Write all entries out exactly, images excluded.

:: The records ::

'''

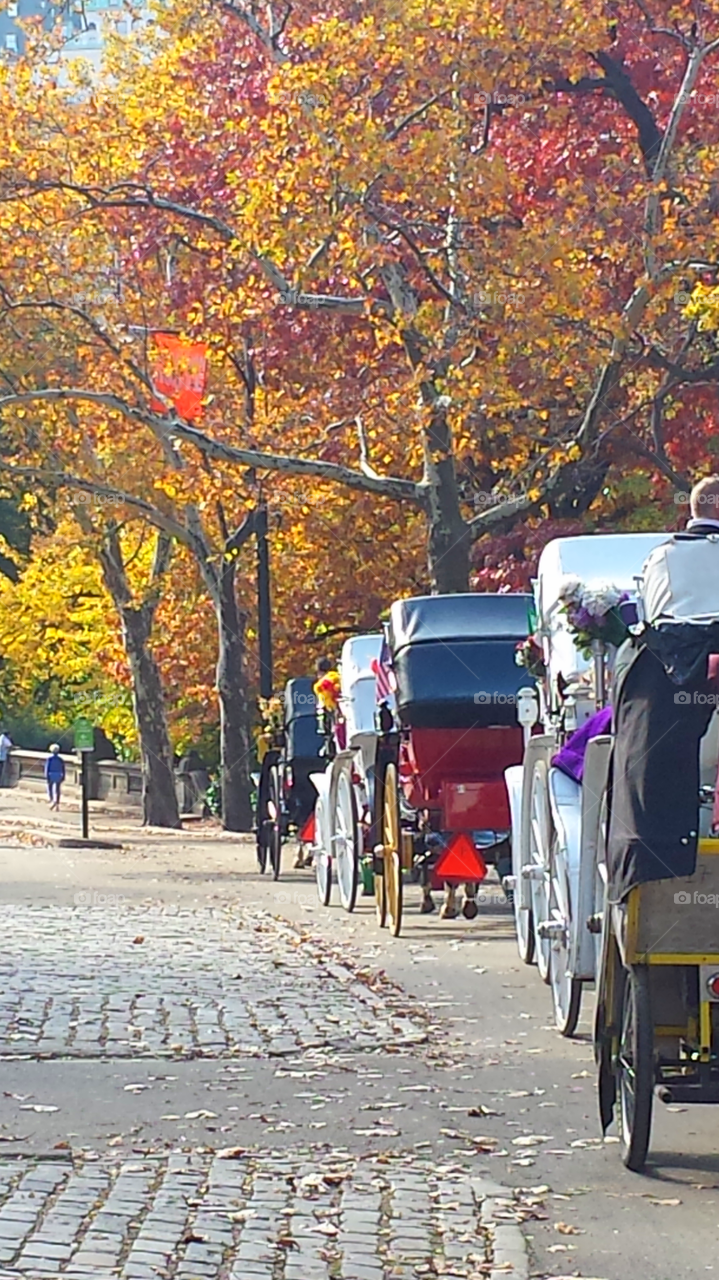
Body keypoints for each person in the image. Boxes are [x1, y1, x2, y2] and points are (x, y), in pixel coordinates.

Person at [45, 744, 65, 811]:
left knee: (49, 787)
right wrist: (63, 776)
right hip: (59, 774)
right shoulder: (60, 759)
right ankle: (57, 802)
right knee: (57, 789)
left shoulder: (49, 759)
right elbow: (63, 768)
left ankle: (52, 800)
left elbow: (47, 768)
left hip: (51, 774)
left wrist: (46, 776)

'''

:: Answer to this problem ::
Body keypoints for each person in the image. Boxes are [x1, y1, x2, y2] and points are (x, y), in pixel coordinates.

Person at [45, 744, 65, 811]:
left knee: (49, 787)
right wrist: (63, 776)
right hip: (59, 774)
right shoulder: (60, 759)
right ankle: (57, 802)
right knee: (57, 789)
left shoulder: (49, 759)
right elbow: (63, 768)
left ankle: (52, 800)
left elbow: (47, 768)
left hip: (51, 774)
left wrist: (46, 776)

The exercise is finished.